Before we can improve sexual health, we first must understand how the very nature of sexual risk has changed in recent years. Step back in time to, say, the mid-19th century. In the U.S. and Europe, less than 10 percent of the population lived in cities. Most people made their living from farming. The average age of menarche (a girl's first menstrual period) was greater than 15 years. Both women and men in the U.S. married before their 20th birthdays. Very few women had any opportunity to attend university or obtain a professional job.

Today, all that has changed. The average age of menarche in the industrialized world is approximately 12.5 years and in much of the developing world it is rapidly declining to that level (due primarily to improved nutrition and sanitation). In the U.S., women now marry on average at age 25.5 and men two years later (in much of Europe, men and women are over 30 before they decide to wed). More than half of the population lives in cities, nearly 40 percent of the population graduates from colleges, and more than 80 percent of women are in the workforce. Similar trends are emerging throughout the developing world.

While most of these changes are welcome and create new opportunities, we must also recognize they have opened a much wider window of sexual risk.

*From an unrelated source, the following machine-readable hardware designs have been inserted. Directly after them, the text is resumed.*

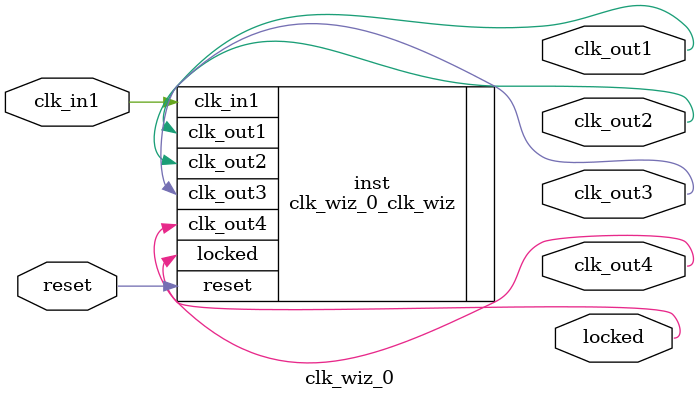
<source format=v>


`timescale 1ps/1ps

(* CORE_GENERATION_INFO = "clk_wiz_0,clk_wiz_v6_0_13_0_0,{component_name=clk_wiz_0,use_phase_alignment=true,use_min_o_jitter=false,use_max_i_jitter=false,use_dyn_phase_shift=false,use_inclk_switchover=false,use_dyn_reconfig=false,enable_axi=0,feedback_source=FDBK_AUTO,PRIMITIVE=MMCM,num_out_clk=4,clkin1_period=5.000,clkin2_period=10.0,use_power_down=false,use_reset=true,use_locked=true,use_inclk_stopped=false,feedback_type=SINGLE,CLOCK_MGR_TYPE=NA,manual_override=false}" *)

module clk_wiz_0 
 (
  // Clock out ports
  output        clk_out1,
  output        clk_out2,
  output        clk_out3,
  output        clk_out4,
  // Status and control signals
  input         reset,
  output        locked,
 // Clock in ports
  input         clk_in1
 );

  clk_wiz_0_clk_wiz inst
  (
  // Clock out ports  
  .clk_out1(clk_out1),
  .clk_out2(clk_out2),
  .clk_out3(clk_out3),
  .clk_out4(clk_out4),
  // Status and control signals               
  .reset(reset), 
  .locked(locked),
 // Clock in ports
  .clk_in1(clk_in1)
  );

endmodule

</source>
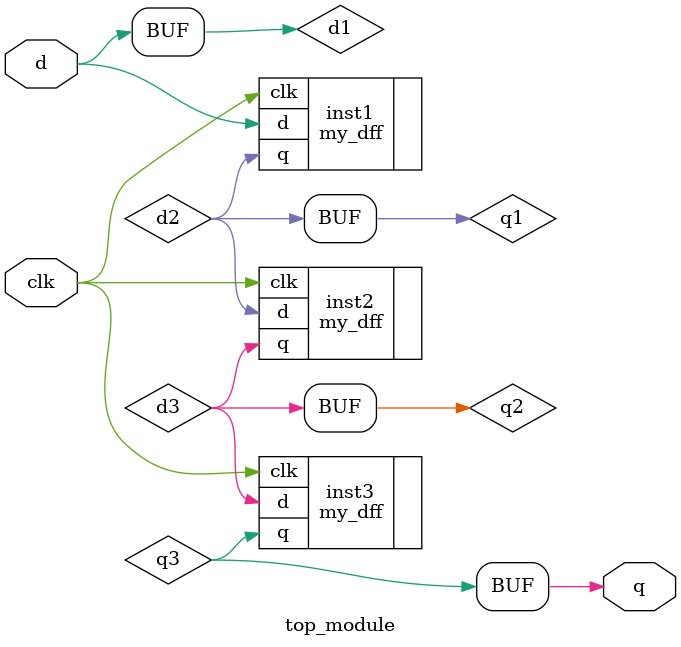
<source format=sv>
module top_module ( input clk, input d, output q );
    wire d1, d2, d3, q1, q2, q3;
    
    assign d1 = d;
    assign d2 = q1;
    assign d3 = q2;
    assign q = q3;
    
    my_dff inst1( .clk (clk), .d(d1), .q(q1));
    my_dff inst2( .clk (clk), .d(d2), .q(q2));
    my_dff inst3( .clk (clk), .d(d3), .q(q3));
    
   
    
endmodule

</source>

Young people today have more years to be sexually active before marriage and fewer social and family conventions to restrict their number of sexual partners, thus putting them at greater risk for STIs.

When schooling was relatively rare and an agricultural-based life more common, pregnancy was not especially socially disruptive. Today, the declining age of menarche coupled with the rising age of marriage means that more young people risk pregnancy before marriage than ever before. And globalization's rising premium placed on education only magnifies an early pregnancy's effects on a young person's life trajectory. In many countries, pregnant girls cannot remain in school, so abortion is increasingly seen as a viable option even in countries where it is illegal. (Worldwide, disruption to one's education is the primary reason for seeking abortion.) Where abortion is clandestine, it is a leading cause of death in women who are pregnant or delivering.

So, what are we in public health to do? The answer is to do what we have always done: Work at the interface of behavior and society to minimize risk and negative outcomes. We help sex workers to decrease the risk of STIs and their consequences. We work with men who have sex with men to increase condom use and diminish the risk of HIV/AIDS. We work with schools and policymakers to institute evidence-based sex education to give young people lifesaving knowledge.

What shouldn't we do? We should not stigmatize sex. We should not make sex the "problem." That's counterintuitive. That's counter to reality. After all, we are sexual beings. We just need to make sure we stay healthy, sexual beings.